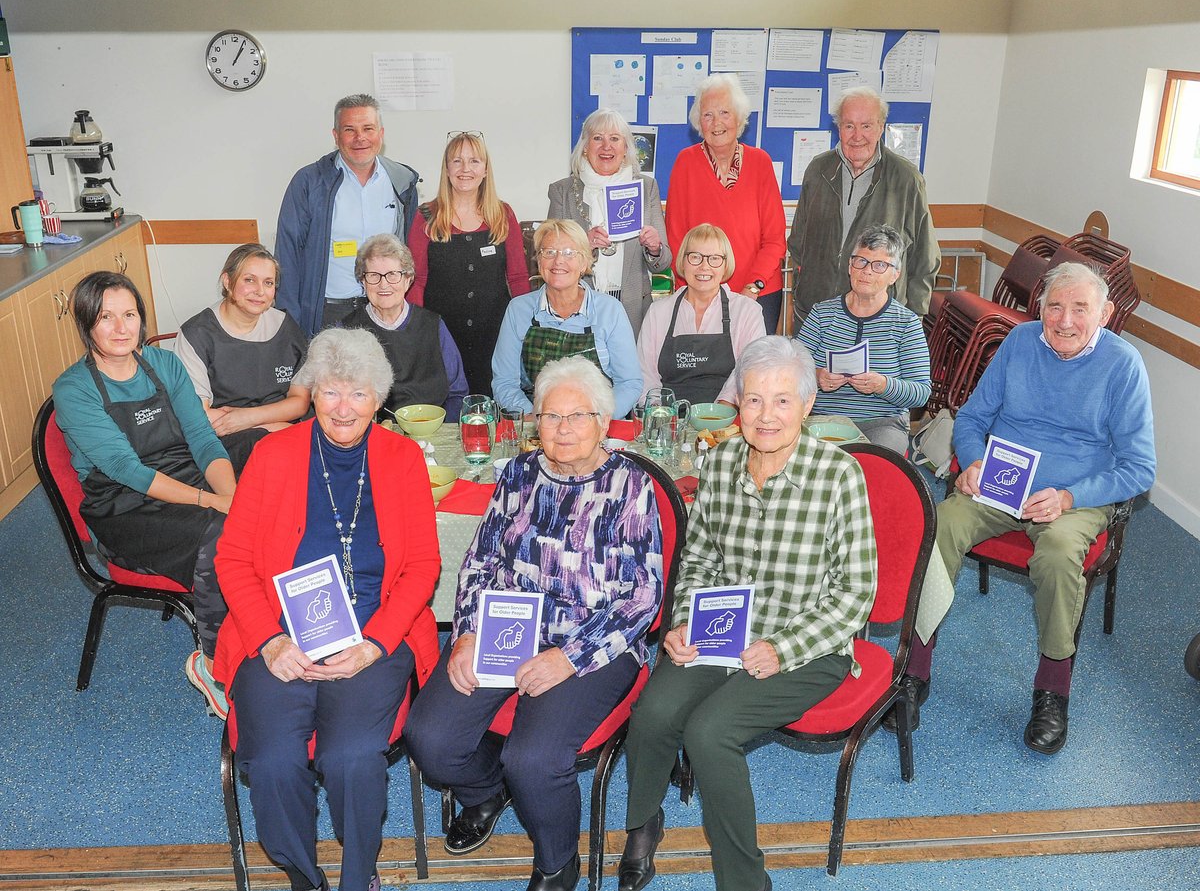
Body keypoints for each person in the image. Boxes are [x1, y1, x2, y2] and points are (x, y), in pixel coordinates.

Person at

---

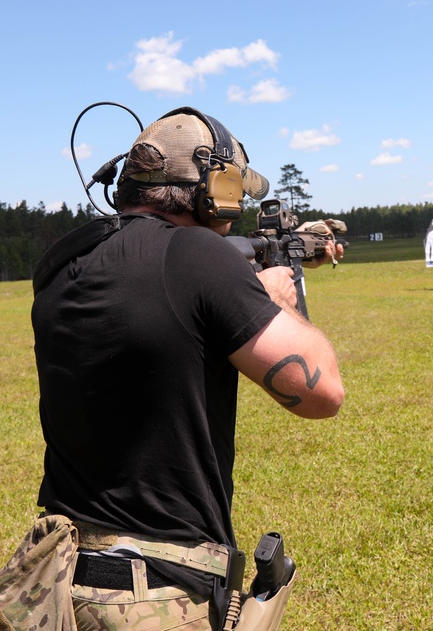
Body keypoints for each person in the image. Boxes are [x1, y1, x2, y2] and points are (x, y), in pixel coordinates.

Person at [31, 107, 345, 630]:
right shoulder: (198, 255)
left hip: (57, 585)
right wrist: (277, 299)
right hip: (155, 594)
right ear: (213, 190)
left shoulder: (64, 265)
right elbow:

◆ Your task: The required answer is each line of the data in which the word "right" appears.

◆ Solution:
right shoulder: (198, 255)
right wrist: (277, 299)
right hip: (155, 594)
right ear: (213, 190)
right elbow:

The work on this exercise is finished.